For the second time in just over a year, both houses of the New York Legislature passed a bill that would reverse New York’s longstanding “no-prejudice” rule.  Senate Bill 8610 and Assembly Bill 11541 (the “Bill”) prohibits insurers from denying a claim based on late notice unless the insurer can show that it was prejudiced by the untimely notice.  It would also allow the underlying plaintiff to bring a declaratory judgment action directly against the tortfeasor’s insurer under limited circumstances.

The Bill was introduced at the request of Governor David Patterson, and sponsored by John DeFransisco (R-Syracuse) in the Senate and Helene Weinstein (D-Brooklyn) in the Assembly. As previously reported here and here, the New York Legislature passed a similar bill in June of 2007 only to have it vetoed by then Governor Elliot Spitzer, whose primary objection at the time was the abrupt manner in which the 2007 bill was submitted and passed by the Legislature.

With respect to the late notice provision, the Bill amends Insurance Law Section 3420 and provides that an insurer can disclaim coverage on late notice grounds only where the insured’s untimely notice has prejudiced the insurer.  The Bill further provides that the burden of establishing prejudice will rest with the insurer if the delayed notice is within 2 years after the time required under the policy.  However, if the delay in providing notice is greater than 2 years, the burden shifts to the insured (or injured person in a direct action) to prove that the insurer was not prejudiced by the delay.  The Bill also establishes an “irrebutabble presumption” of prejudice where notice is provided to the insurer after the insured’s liability is determined, or after the insured has settled the claim.  Finally, in an effort to provide guidance as to the meaning and application of the prejudice requirement, the Bill states that an insurer’s rights shall not be deemed prejudiced unless the failure to give timely notice “materially impairs the ability of the insurer to investigate or defend the claim.”

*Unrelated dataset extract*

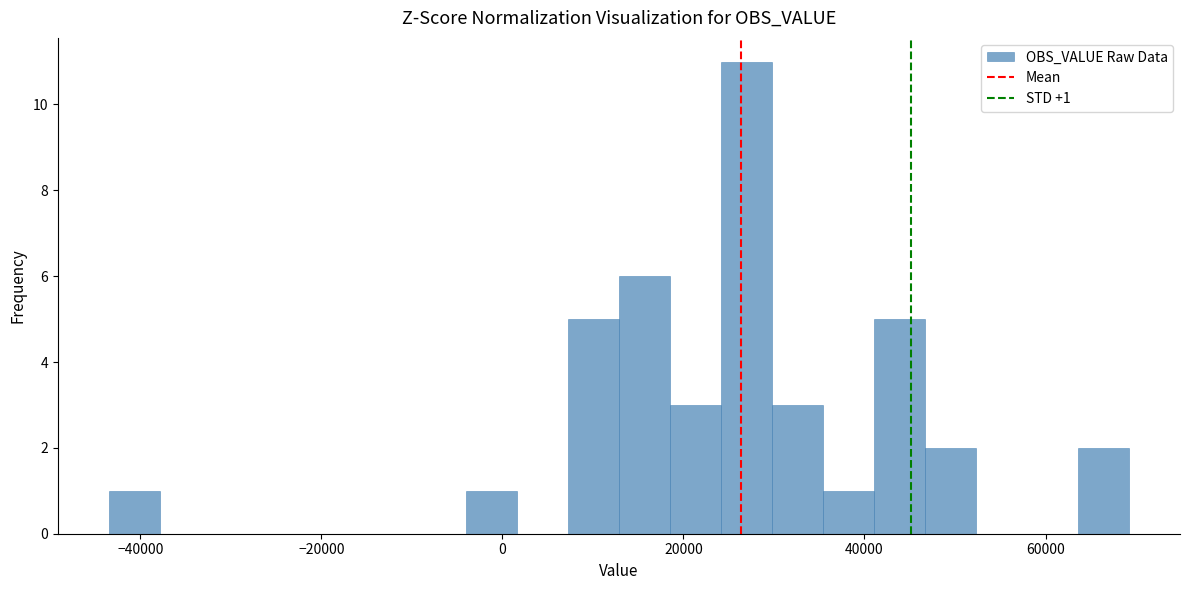

Around what value on the x-axis is the tallest bar? Give the approximate position of its centre, as read against the axis.

26000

The Bill expressly exempts from the prejudice requirement claims-made policies, which the Bill states may still “provide that the claim shall be made during the policy period, any renewal thereof, or any extended reporting period….”  The Bill does not expressly address the reporting component of a claims-made-and-reported policy.  Although the Bill’s carve-out  for claims-made policies should also extend to claims-made-and-reported policies, including the latter’s quintessential reporting requirement that claims be reported during the policy period or extended reporting period, the current wording does not expressly state that.

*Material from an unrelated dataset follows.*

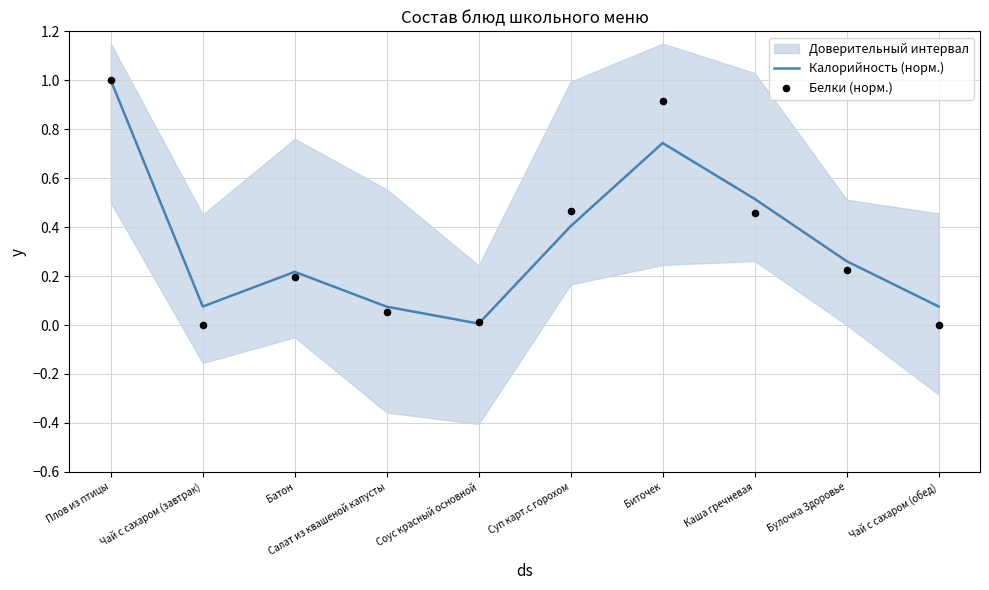

What are all the series names shown in the legend?

Калорийность (норм.), Белки (норм.)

As regards the declaratory judgment provision, the Bill amends Insurance Law Section 3420(a) and permits a claimant in an action arising out of personal injury or wrongful death to file suit directly against the tortfeasor’s insurer for declaratory relief where the insurer’s denial is premised upon late notice.  Previously, New York law permitted a tort claimant to file a direct action against an insurer only where a judgment against an insured remained unsatisfied for 30 days. The “sole question” in a claimant’s declaratory action under the Bill will be limited to the insurer’s denial on late notice grounds.  However, third party claimants do not have the right to file suit directly against the insurer if the insured or insurer brings a declaratory judgment action within 60 days of the denial. It is unclear how this will apply in circumstances where an insurer disclaims coverage not only because of untimely notice, but on other grounds well.

The Bill also establishes a process for a claimant in a personal injury or wrongful death action to obtain confirmation from an insurer that the insured had a liability insurance policy in effect at the time of the occurrence and the limits of coverage provided under such policy.

Significantly, the Bill will not apply retroactively to policies already issued.  It will have prospective effect only. Section 8 of the Bill states that it shall become effective 180 days after it is signed into law, and only applies to policies issued after that 180-day period.  Thus, even assuming the Bill is signed into law shortly, policies issued prior to 2009 will be governed by traditional common law principles regarding prejudice and direct action claims, but those issued in 2009 will be subject to the new rules.